- Original pressbook
- Directed by: Frederick Wilson
- Written by: George Blake; Donald B. Wilson; Frederick Wilson;
- Produced by: Donald B. Wilson
- Starring: Gordon Jackson; Rona Anderson; John Laurie; Jimmy Logan;
- Cinematography: George Stretton
- Edited by: Peter Bezencenet
- Music by: Robert Irving
- Production company: Aquila Film
- Distributed by: General Film Distributors (UK)
- Release dates: 15 March 1949 (London, UK);
- Running time: 90 minutes
- Country: United Kingdom
- Language: English

= Floodtide =

1949 British film by Frederick Wilson

Floodtide is a 1949 British romantic drama film directed by Frederick Wilson and starring Gordon Jackson, Rona Anderson, John Laurie and Jimmy Logan. It was written byy George Blake, Donald B. Wilson and Frederick Wilson.

The film was one of the four of art director David Rawnsley's films that used his "independent frame" technique, a form of back projection.

==Plot==
A young Scotsman becomes a ship designer instead of following the family tradition and entering farming. He works his way up the firm, marries the boss's daughter, and revolutionises shipbuilding.

==Cast==
- Gordon Jackson as David Shields
- Rona Anderson as Mary Anstruther
- John Laurie as Joe Drummond
- Jack Lambert as Anstruther
- Jimmy Logan as Tim Brogan
- Janet Brown as Rosie
- Elizabeth Sellars as Judy
- Gordon McLeod as Pursey
- Ian McLean as Sir John
- Archie Duncan as Charlie Campbell
- James Woodburn as John Shields
- Molly Weir as Mrs. McTavish
- Ian Wallace as 1st director
- Alexander Archdale as 2nd director
- Grace Gavin as Mrs. McCrae

==Critical reception==
The Monthly Film Bulletin wrote: "The Clydebank shipyards make an effective setting for a story which, though conventional and often absurd, at least is unpretentiously told. Thanks to capable direction and camerawork the Glasgow background is convincing, though the same can hardly be said of such details as the design for the model ship. Gordon Jackson gives a sincere performance as David Shields, with Rona Anderson as Mary. Jimmy Logan and Elizabeth Sellars in supporting parts provide the two most successful characterisations."

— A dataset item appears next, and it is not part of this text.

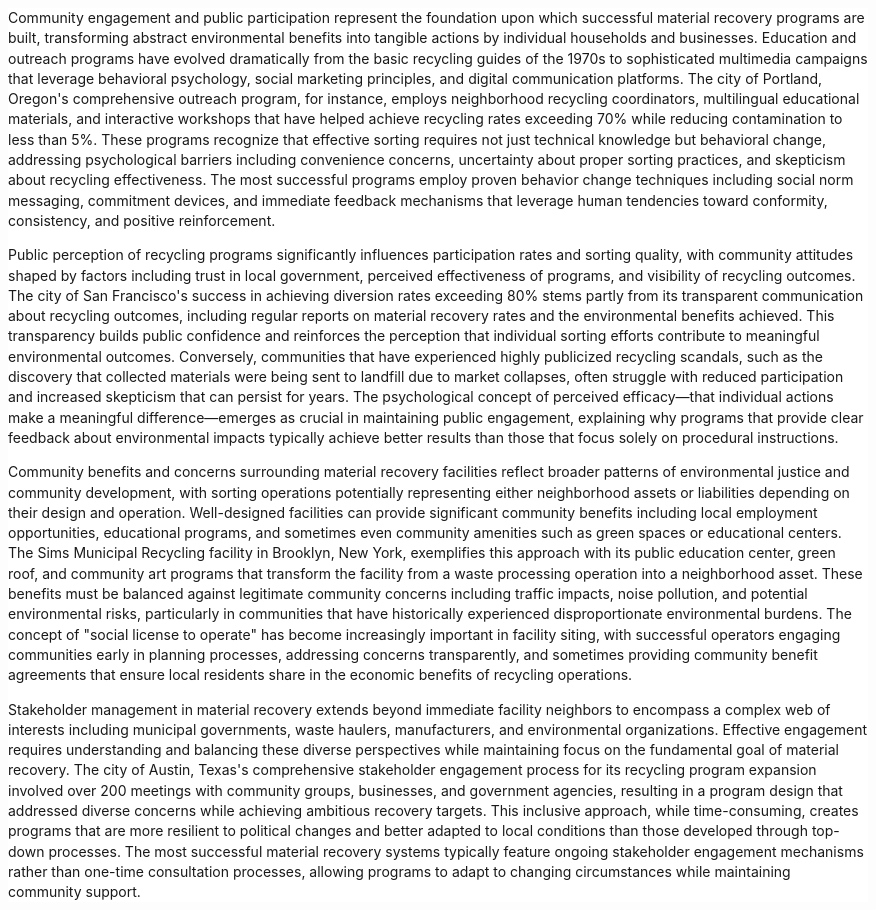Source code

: Community engagement and public participation represent the foundation upon which successful material recovery programs are built, transforming abstract environmental benefits into tangible actions by individual households and businesses. Education and outreach programs have evolved dramatically from the basic recycling guides of the 1970s to sophisticated multimedia campaigns that leverage behavioral psychology, social marketing principles, and digital communication platforms. The city of Portland, Oregon's comprehensive outreach program, for instance, employs neighborhood recycling coordinators, multilingual educational materials, and interactive workshops that have helped achieve recycling rates exceeding 70% while reducing contamination to less than 5%. These programs recognize that effective sorting requires not just technical knowledge but behavioral change, addressing psychological barriers including convenience concerns, uncertainty about proper sorting practices, and skepticism about recycling effectiveness. The most successful programs employ proven behavior change techniques including social norm messaging, commitment devices, and immediate feedback mechanisms that leverage human tendencies toward conformity, consistency, and positive reinforcement.

Public perception of recycling programs significantly influences participation rates and sorting quality, with community attitudes shaped by factors including trust in local government, perceived effectiveness of programs, and visibility of recycling outcomes. The city of San Francisco's success in achieving diversion rates exceeding 80% stems partly from its transparent communication about recycling outcomes, including regular reports on material recovery rates and the environmental benefits achieved. This transparency builds public confidence and reinforces the perception that individual sorting efforts contribute to meaningful environmental outcomes. Conversely, communities that have experienced highly publicized recycling scandals, such as the discovery that collected materials were being sent to landfill due to market collapses, often struggle with reduced participation and increased skepticism that can persist for years. The psychological concept of perceived efficacy—that individual actions make a meaningful difference—emerges as crucial in maintaining public engagement, explaining why programs that provide clear feedback about environmental impacts typically achieve better results than those that focus solely on procedural instructions.

Community benefits and concerns surrounding material recovery facilities reflect broader patterns of environmental justice and community development, with sorting operations potentially representing either neighborhood assets or liabilities depending on their design and operation. Well-designed facilities can provide significant community benefits including local employment opportunities, educational programs, and sometimes even community amenities such as green spaces or educational centers. The Sims Municipal Recycling facility in Brooklyn, New York, exemplifies this approach with its public education center, green roof, and community art programs that transform the facility from a waste processing operation into a neighborhood asset. These benefits must be balanced against legitimate community concerns including traffic impacts, noise pollution, and potential environmental risks, particularly in communities that have historically experienced disproportionate environmental burdens. The concept of "social license to operate" has become increasingly important in facility siting, with successful operators engaging communities early in planning processes, addressing concerns transparently, and sometimes providing community benefit agreements that ensure local residents share in the economic benefits of recycling operations.

Stakeholder management in material recovery extends beyond immediate facility neighbors to encompass a complex web of interests including municipal governments, waste haulers, manufacturers, and environmental organizations. Effective engagement requires understanding and balancing these diverse perspectives while maintaining focus on the fundamental goal of material recovery. The city of Austin, Texas's comprehensive stakeholder engagement process for its recycling program expansion involved over 200 meetings with community groups, businesses, and government agencies, resulting in a program design that addressed diverse concerns while achieving ambitious recovery targets. This inclusive approach, while time-consuming, creates programs that are more resilient to political changes and better adapted to local conditions than those developed through top-down processes. The most successful material recovery systems typically feature ongoing stakeholder engagement mechanisms rather than one-time consultation processes, allowing programs to adapt to changing circumstances while maintaining community support.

In The Radio Times Guide to Films David Parkinson gave the film 2/5 stars, writing: "The grim grandeur of the Clyde shipyards provides the setting for this lacklustre melodrama which trades on the British docudramatic tradition while dealing in potboiling clichés. "

The Oxford Times wrote, "this is a classic town-and-country saga that is spiritedly played by an exceptional Scottish ensemble."